¹ — sign up for community letters here: analog.cafe/account/subscr….
I finally fixed a mysterious light leak on my Olympus PEN FV film camera.
It’s been bugging me for months. Changing the light seals did not help. In fact, I’ve done it twice, even followed the instructions by the website that pre-cuts them (aki-asahi.com/store/html/p…). Unfortunately, the leaks persisted.
So I tried something new. I loaded a donor (still good) roll of film and advanced it to frame 8. I then left my PEN in the bright sun for a day. Finally, I removed the strip of film that was wound up inside a dark bag, loaded it into a Paterson tank and developed.
The leak was apparent, but it didn’t align with anything on the back. Instead, it appeared as if the light was coming through somewhere above the wound-up spool. You can see it in the video here: youtube.com/shorts/y66XWAm….

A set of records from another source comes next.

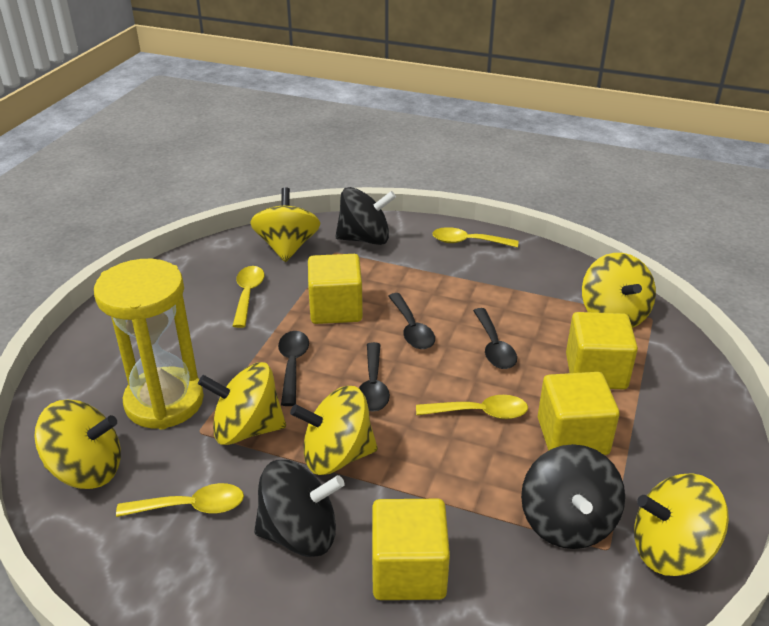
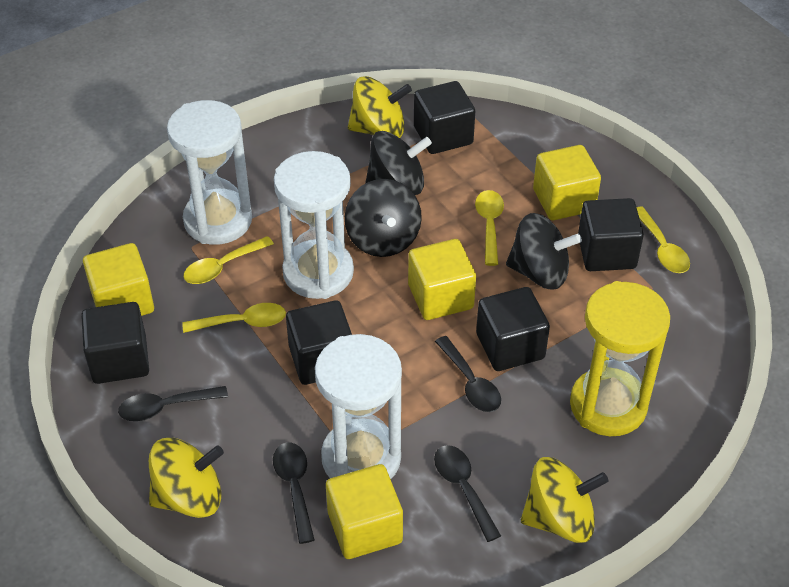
black cube: none = 0 -> [81,302,149,384] [286,300,352,385] [414,81,475,154] [476,287,550,371] [578,198,644,271] = 5
white hourglass: none = 0 -> [167,100,252,245] [274,151,354,299] [315,334,402,479] = 3
yellow spinning top: [34,400,121,489] [198,362,286,445] [250,187,320,262] [290,386,378,475] [582,253,656,328] [634,473,729,576] = 6 -> [149,438,224,518] [348,76,412,138] [521,457,608,543] = 3

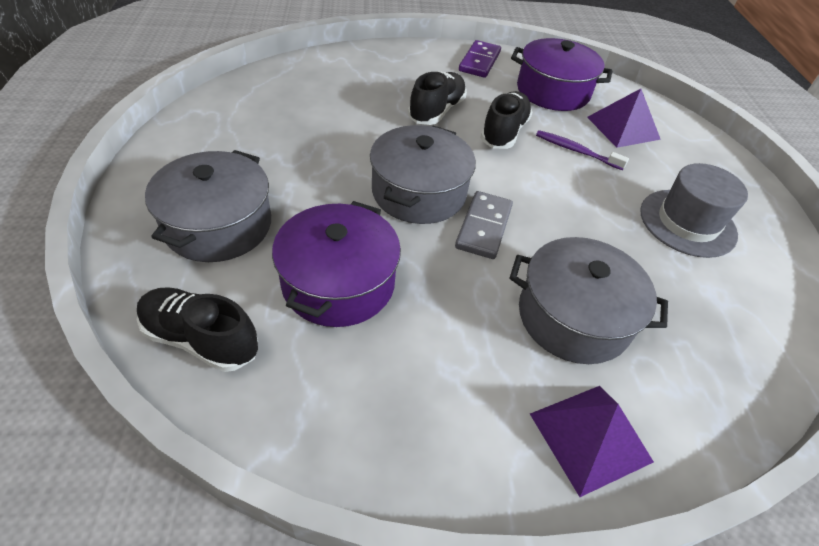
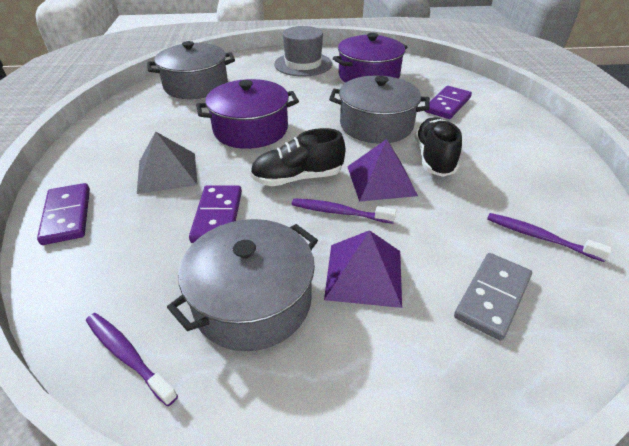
black shoe: [137,287,258,372] [408,72,467,125] [480,91,532,149] = 3 -> [250,128,345,186] [415,117,462,177] = 2
grey pyramid: none = 0 -> [137,131,198,194] = 1
purple domino: [459,40,501,78] = 1 -> [37,183,90,245] [189,185,242,243] [425,86,472,119] = 3
purple toothbrush: [536,130,629,170] = 1 -> [86,313,178,406] [292,198,396,224] [487,213,612,262] = 3

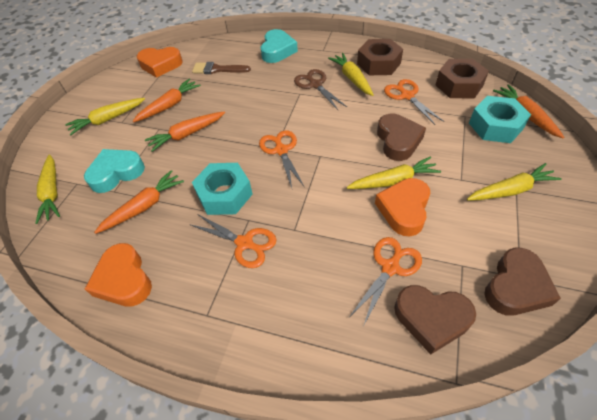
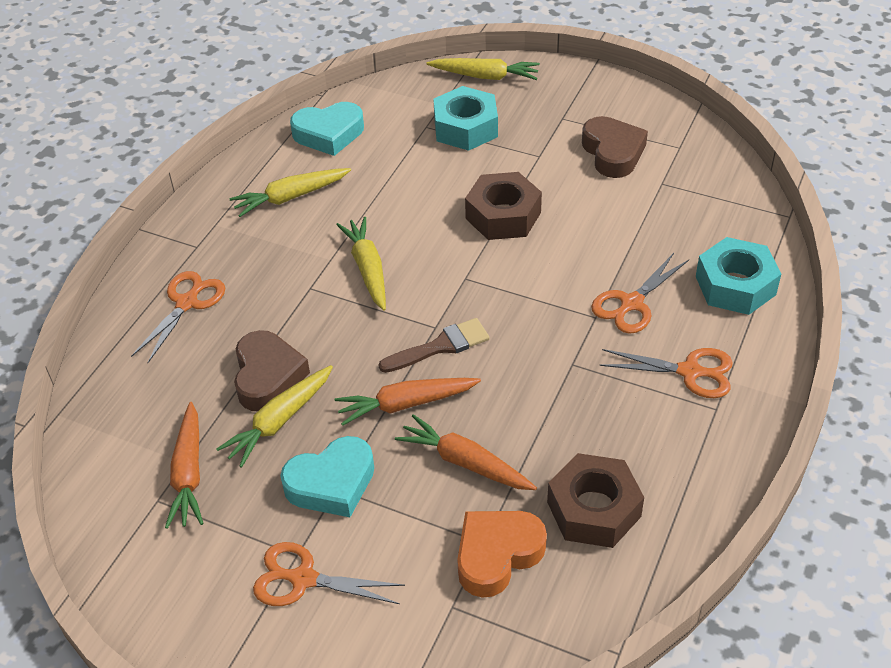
brown heart: [377,114,426,161] [394,285,476,355] [484,248,561,316] = 3 -> [234,330,310,411] [582,116,648,178] = 2
brown scissors: [294,69,347,110] = 1 -> none = 0
orange carrot: [94,170,184,234] [133,79,201,122] [145,111,225,152] [493,84,564,138] = 4 -> [165,402,204,529] [335,378,481,426] [395,414,537,490] = 3
orange heart: [85,243,152,307] [137,47,182,78] [375,178,431,236] = 3 -> [457,511,547,598] = 1
yellow carrot: [35,155,60,224] [65,98,145,135] [328,53,374,96] [347,156,441,189] [467,163,562,201] = 5 -> [216,365,333,468] [230,168,351,217] [336,217,386,310] [426,58,540,80] = 4

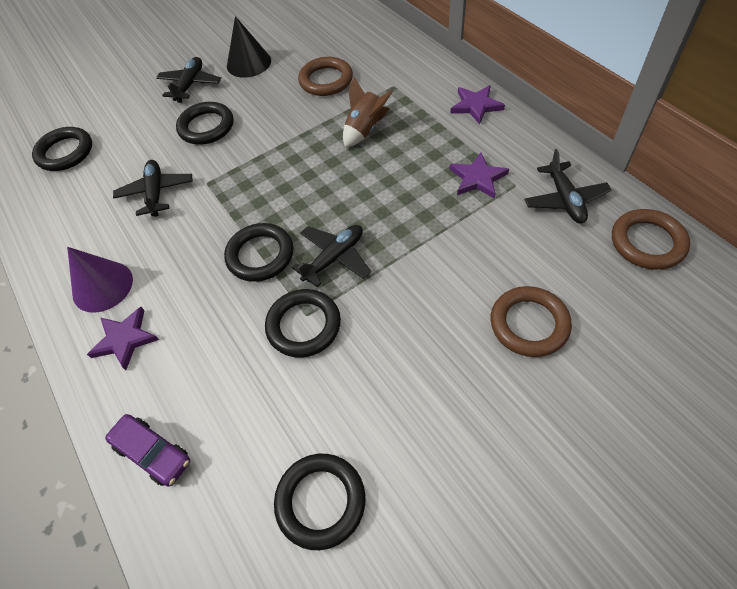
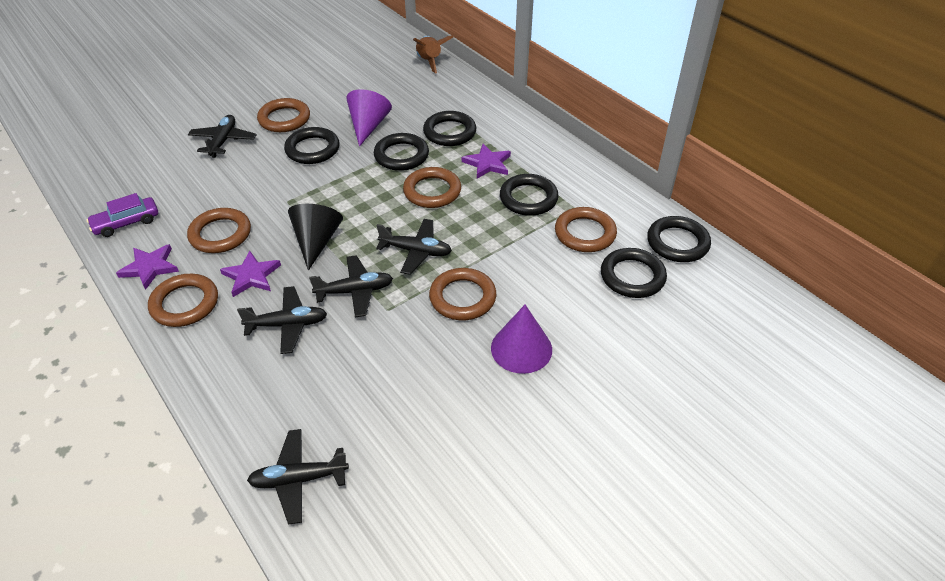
black plane: [113,160,193,217] [156,57,221,103] [292,225,371,287] [524,149,612,223] = 4 -> [188,115,257,158] [237,286,327,354] [247,429,349,525] [309,255,393,317] [376,219,452,275] = 5
black ring: [32,127,92,171] [176,102,233,145] [224,223,294,282] [265,289,341,358] [274,454,366,550] = 5 -> [284,127,340,164] [374,133,429,171] [423,111,476,146] [500,174,559,216] [601,248,667,298] [647,216,711,262] = 6
brown ring: [298,57,353,96] [491,286,572,357] [612,209,690,270] = 3 -> [148,274,218,327] [187,208,251,253] [257,98,310,132] [403,167,461,208] [429,268,496,320] [555,207,617,252] = 6
purple cone: [67,247,133,313] = 1 -> [346,89,392,147] [491,305,552,374] = 2

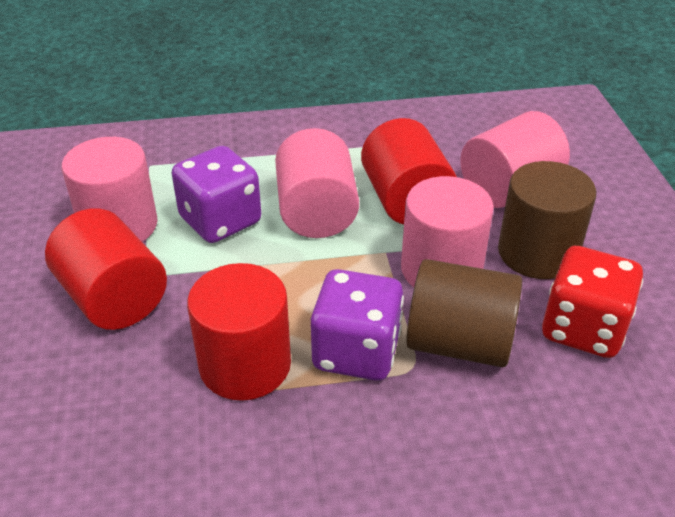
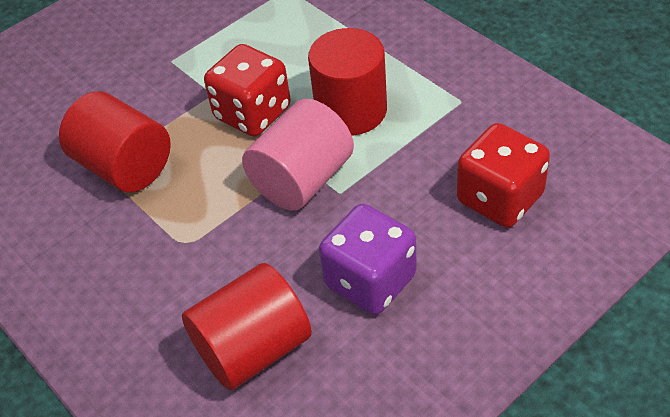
brown cylinder: [406,259,522,367] [498,161,596,279] = 2 -> none = 0
pink cylinder: [62,137,158,242] [275,128,359,238] [401,176,494,287] [460,111,570,208] = 4 -> [242,99,354,211] = 1
purple dice: [172,146,261,243] [311,269,404,381] = 2 -> [319,204,417,315] = 1
red dice: [542,246,643,358] = 1 -> [204,44,291,137] [457,123,550,228] = 2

I then remembered that I’d recently removed a loose screw from under the bottom plate. So I took the top plate off (thanks to this video, youtube.com/watch?v=9EX99e…) and found a hole where the missing strap lug screw opened up a gap for the light to get in.
I then re-fitted the strap lug with the screw I found earlier, which had fixed an issue that perplexed me for all this time. Finally, a leak-free PEN FV!
Fixing Polaroid SX-70 not ejecting dark slide as the motor drive runs continuously.
After returning from a multi-day hike, I found that my SX-70 would whirl its motor without stopping when I inserted a fresh pack but the dark slide would not come out. The articles online were not helpful and the repair manual called for the replacement of an entire block — which was as helpful as the 1-800-number the camera had printed near the rollers for a toll-free helpline.
Thankfully, I found a YouTube video that showed exactly the reason and a way to fix the issue: youtube.com/watch?v=BH8Q6X…. It was a little difficult to watch and there was an important part of the process missing: how to remove the rollers. Eventually, I figured out that the rollers (the entire block that pops open for the film to go in) could be removed by squeezing the left hinge which would free the assembly quite easily. I then followed the instructions (stretched the spring to replace the fragile plastic bits) and the issue was resolved.
The longest part of the process was removing the leatherette from the bottom of the camera which I prized for its distinct quality over the older models. It took a lot of ginger prying and alcohol. My brother found a glue (which I’m waiting for now) that should help me fix the leatherette semi-permanently so that it could be removed without much trouble later: mcmaster.com/7467A72/
Hope this helps someone!
How to (roughly) test your point-and-shoot film camera’s shutter speeds and aperture.
(In response to this thread on Mastodon: mastodon.social/@salemhila…)
1. Go outside in full sun. Point your camera at something brightly lit, and press the shutter button while listening and observing your camera’s lens. The shutter should be very fast and the aperture must look tiny. If your camera defaults to ISO 100 film, it should fire at about 1/125s with an f/16 aperture. It’s often the smallest aperture and highest shutter speed.
2. Go indoors and turn off your camera’s flash. Point it at a dim corner (some cameras will need a certain minimum of light, so look for the darkest spot your camera will work on). Your aperture should look the largest and the shutter should stay open noticeably longer, between 1/15th of a second and 2+ seconds.
3. Your camera isn’t working right if: a) it does not show a noticeable difference in shutter speeds between the outdoor sun and dim indoors, b) if your camera’s shutter is unexpectedly slow in the sun (i.e., like in this video: youtube.com/shorts/A0RTrKh…), c) if your camera’s shutter is unexpectedly fast indoors.
Note that this test does not verify your camera’s accuracy — just whether it works or not.